Exercise:
Every line from the top of the records through the line containing "## 创建新的 SSH" should be retyped exactly; the pictures should not.

Data for processing: Begin

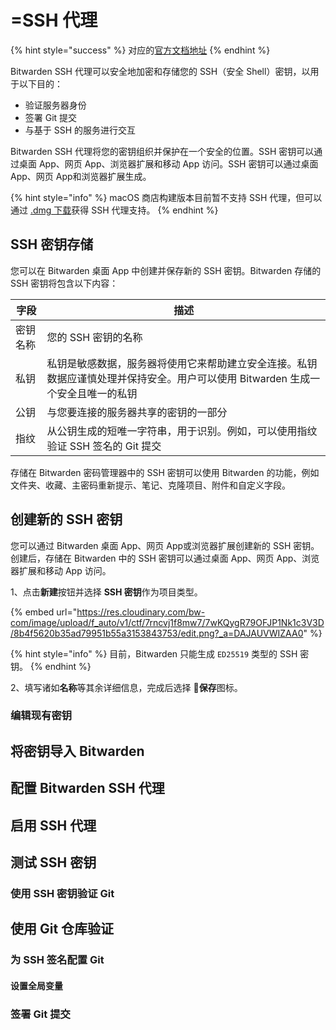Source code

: # =SSH 代理

{% hint style="success" %}
对应的[官方文档地址](https://bitwarden.com/help/ssh-agent/)
{% endhint %}

Bitwarden SSH 代理可以安全地加密和存储您的 SSH（安全 Shell）密钥，以用于以下目的：

* 验证服务器身份
* 签署 Git 提交
* 与基于 SSH 的服务进行交互

Bitwarden SSH 代理将您的密钥组织并保护在一个安全的位置。SSH 密钥可以通过桌面 App、网页 App、浏览器扩展和移动 App 访问。SSH 密钥可以通过桌面 App、网页 App和浏览器扩展生成。

{% hint style="info" %}
macOS 商店构建版本目前暂不支持 SSH 代理，但可以通过 [.dmg 下载](https://bitwarden.com/download/)获得 SSH 代理支持。
{% endhint %}

## SSH 密钥存储 <a href="#storing-an-ssh-key" id="storing-an-ssh-key"></a>

您可以在 Bitwarden 桌面 App 中创建并保存新的 SSH 密钥。Bitwarden 存储的 SSH 密钥将包含以下内容：

| 字段   | 描述                                                                    |
| ---- | --------------------------------------------------------------------- |
| 密钥名称 | 您的 SSH 密钥的名称                                                          |
| 私钥   | 私钥是敏感数据，服务器将使用它来帮助建立安全连接。私钥数据应谨慎处理并保持安全。用户可以使用 Bitwarden 生成一个安全且唯一的私钥 |
| 公钥   | 与您要连接的服务器共享的密钥的一部分                                                    |
| 指纹   | 从公钥生成的短唯一字符串，用于识别。例如，可以使用指纹验证 SSH 签名的 Git 提交                          |

存储在 Bitwarden 密码管理器中的 SSH 密钥可以使用 Bitwarden 的功能，例如文件夹、收藏、主密码重新提示、笔记、克隆项目、附件和自定义字段。

## 创建新的 SSH 密钥 <a href="#create-new-ssh-key" id="create-new-ssh-key"></a>

您可以通过 Bitwarden 桌面 App、网页 App或浏览器扩展创建新的 SSH 密钥。创建后，存储在 Bitwarden 中的 SSH 密钥可以通过桌面 App、网页 App、浏览器扩展和移动 App 访问。

1、点击**新建**按钮并选择 **SSH 密钥**作为项目类型。

{% embed url="https://res.cloudinary.com/bw-com/image/upload/f_auto/v1/ctf/7rncvj1f8mw7/7wKQygR79OFJP1Nk1c3V3D/8b4f5620b35ad79951b55a3153843753/edit.png?_a=DAJAUVWIZAA0" %}

{% hint style="info" %}
目前，Bitwarden 只能生成 `ED25519` 类型的 SSH 密钥。
{% endhint %}

2、填写诸如**名称**等其余详细信息，完成后选择 **💾保存**图标。

### 编辑现有密钥 <a href="#edit-existing-keys" id="edit-existing-keys"></a>

## 将密钥导入 Bitwarden <a href="#import-key-to-bitwarden" id="import-key-to-bitwarden"></a>

## 配置 Bitwarden SSH 代理 <a href="#configure-bitwarden-ssh-agent" id="configure-bitwarden-ssh-agent"></a>

## 启用 SSH 代理 <a href="#enable-ssh-agent" id="enable-ssh-agent"></a>

## 测试 SSH 密钥 <a href="#testing-ssh-keys" id="testing-ssh-keys"></a>

### 使用 SSH 密钥验证 Git <a href="#use-ssh-key-to-authenticate-with-git" id="use-ssh-key-to-authenticate-with-git"></a>

## 使用 Git 仓库验证 <a href="#authenticate-with-git-repositories" id="authenticate-with-git-repositories"></a>

### 为 SSH 签名配置 Git <a href="#configure-git-for-ssh-signing" id="configure-git-for-ssh-signing"></a>

#### 设置全局变量 <a href="#set-global-variables" id="set-global-variables"></a>

### 签署 Git 提交 <a href="#sign-git-commits" id="sign-git-commits"></a>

Data for processing: End

Reply to the exercise:
Source code

: # =SSH 代理

{% hint style="success" %}
对应的[官方文档地址](https://bitwarden.com/help/ssh-agent/)
{% endhint %}

Bitwarden SSH 代理可以安全地加密和存储您的 SSH（安全 Shell）密钥，以用于以下目的：

* 验证服务器身份
* 签署 Git 提交
* 与基于 SSH 的服务进行交互

Bitwarden SSH 代理将您的密钥组织并保护在一个安全的位置。SSH 密钥可以通过桌面 App、网页 App、浏览器扩展和移动 App 访问。SSH 密钥可以通过桌面 App、网页 App和浏览器扩展生成。

{% hint style="info" %}
macOS 商店构建版本目前暂不支持 SSH 代理，但可以通过 [.dmg 下载](https://bitwarden.com/download/)获得 SSH 代理支持。
{% endhint %}

## SSH 密钥存储 <a href="#storing-an-ssh-key" id="storing-an-ssh-key"></a>

您可以在 Bitwarden 桌面 App 中创建并保存新的 SSH 密钥。Bitwarden 存储的 SSH 密钥将包含以下内容：

| 字段   | 描述                                                                    |
| ---- | --------------------------------------------------------------------- |
| 密钥名称 | 您的 SSH 密钥的名称                                                          |
| 私钥   | 私钥是敏感数据，服务器将使用它来帮助建立安全连接。私钥数据应谨慎处理并保持安全。用户可以使用 Bitwarden 生成一个安全且唯一的私钥 |
| 公钥   | 与您要连接的服务器共享的密钥的一部分                                                    |
| 指纹   | 从公钥生成的短唯一字符串，用于识别。例如，可以使用指纹验证 SSH 签名的 Git 提交                          |

存储在 Bitwarden 密码管理器中的 SSH 密钥可以使用 Bitwarden 的功能，例如文件夹、收藏、主密码重新提示、笔记、克隆项目、附件和自定义字段。

## 创建新的 SSH 密钥 <a href="#create-new-ssh-key" id="create-new-ssh-key"></a>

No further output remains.